Presja rośnie z każdą stratą punktów. Ciężko się gra, gdy nie czuje się poparcia kibiców. Mimo braku punktów czy ładnej gry, kibic powinien być z drużyną. W Pyrzycach wiernych fanów policzyć można na palcach 1 ręki. Już nawet nie mówiąc o dopingu, lecz po prostu o szacunku do piłkarzy i nie wyzywaniu ich podczas meczu.

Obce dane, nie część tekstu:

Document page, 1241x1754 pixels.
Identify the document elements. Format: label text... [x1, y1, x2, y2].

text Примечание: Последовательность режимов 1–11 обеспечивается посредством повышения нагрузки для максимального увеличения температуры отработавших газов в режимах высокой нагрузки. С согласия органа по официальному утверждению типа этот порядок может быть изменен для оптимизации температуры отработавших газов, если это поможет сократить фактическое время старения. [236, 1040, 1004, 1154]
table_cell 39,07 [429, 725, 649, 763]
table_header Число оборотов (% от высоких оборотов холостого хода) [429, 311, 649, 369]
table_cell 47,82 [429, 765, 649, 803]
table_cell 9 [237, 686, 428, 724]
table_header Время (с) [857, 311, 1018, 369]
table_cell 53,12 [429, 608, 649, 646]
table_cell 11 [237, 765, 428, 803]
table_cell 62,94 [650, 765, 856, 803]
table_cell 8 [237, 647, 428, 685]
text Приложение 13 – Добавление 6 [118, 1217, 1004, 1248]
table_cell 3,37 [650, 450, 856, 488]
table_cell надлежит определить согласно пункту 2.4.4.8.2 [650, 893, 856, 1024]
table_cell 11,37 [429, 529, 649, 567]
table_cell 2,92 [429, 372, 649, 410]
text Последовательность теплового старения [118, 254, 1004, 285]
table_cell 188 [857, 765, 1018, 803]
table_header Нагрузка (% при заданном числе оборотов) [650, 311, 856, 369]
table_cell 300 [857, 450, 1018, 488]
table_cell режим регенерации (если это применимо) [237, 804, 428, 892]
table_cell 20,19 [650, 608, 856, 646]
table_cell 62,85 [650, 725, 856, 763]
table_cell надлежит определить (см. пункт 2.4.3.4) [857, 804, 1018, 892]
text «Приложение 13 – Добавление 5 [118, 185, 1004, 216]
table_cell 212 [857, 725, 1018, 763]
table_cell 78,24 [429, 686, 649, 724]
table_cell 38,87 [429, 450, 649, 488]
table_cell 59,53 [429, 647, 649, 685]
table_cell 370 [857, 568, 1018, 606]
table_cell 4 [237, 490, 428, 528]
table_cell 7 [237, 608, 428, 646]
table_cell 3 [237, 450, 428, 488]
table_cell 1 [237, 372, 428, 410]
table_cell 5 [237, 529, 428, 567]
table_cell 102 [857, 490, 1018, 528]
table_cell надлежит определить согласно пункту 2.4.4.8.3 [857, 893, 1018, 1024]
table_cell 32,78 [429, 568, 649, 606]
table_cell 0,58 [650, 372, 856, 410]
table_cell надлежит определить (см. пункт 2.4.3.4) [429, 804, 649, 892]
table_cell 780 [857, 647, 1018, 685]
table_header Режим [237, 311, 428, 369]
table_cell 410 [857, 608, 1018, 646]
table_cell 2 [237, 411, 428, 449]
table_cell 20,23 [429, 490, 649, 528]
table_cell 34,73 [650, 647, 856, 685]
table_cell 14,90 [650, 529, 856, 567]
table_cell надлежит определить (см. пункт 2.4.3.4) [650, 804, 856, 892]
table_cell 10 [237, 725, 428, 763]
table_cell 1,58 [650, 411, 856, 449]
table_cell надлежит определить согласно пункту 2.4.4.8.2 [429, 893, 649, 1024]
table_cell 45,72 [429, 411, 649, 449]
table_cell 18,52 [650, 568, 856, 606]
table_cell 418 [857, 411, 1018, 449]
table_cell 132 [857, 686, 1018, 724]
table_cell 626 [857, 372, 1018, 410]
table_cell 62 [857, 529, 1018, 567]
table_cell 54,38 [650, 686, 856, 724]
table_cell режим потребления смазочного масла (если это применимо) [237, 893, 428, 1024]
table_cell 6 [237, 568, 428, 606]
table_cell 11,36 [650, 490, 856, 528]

W klubie brakuje osób do pracy. Nikt nie chce zaangażować się w działalność dla klubu. PRAWIE nikt. Jest jedna osoba w tym klubie dzięki której to wszystko jakoś funkcjonuje. Jeden człowiek który w klubie odpowiada za całą organizację, mimo częstej krytyki i tak działa na rzecz Sokoła. Szkoda, że to tylko jeden człowiek. I specjalnie nie piszę o kogo chodzi, bo każdy kto choć trochę interesuje się Pyrzycką piłką wie o kim mowa. Brakuje osób do pracy a bez tego, dobrej drużyny się nie zbuduje.
Wymieniłem kilka powodów słabej pozycji Sokoła. Jest ich więcej, lecz nie sposób wymienić wszystkie. Mimo natłoku trudności i problemów wydaje mi się, że Pyrzyccy piłkarze pokażą jeszcze w tym sezonie na co ich stać i tym samym zamkną usta wszystkim krytykom. Choć wydaje się to mało możliwe a nawet nie prawdopodobne, to znając Pyrzycką szatnie jestem pewien, że Sokół w końcu się wzbije i poleci wysoko.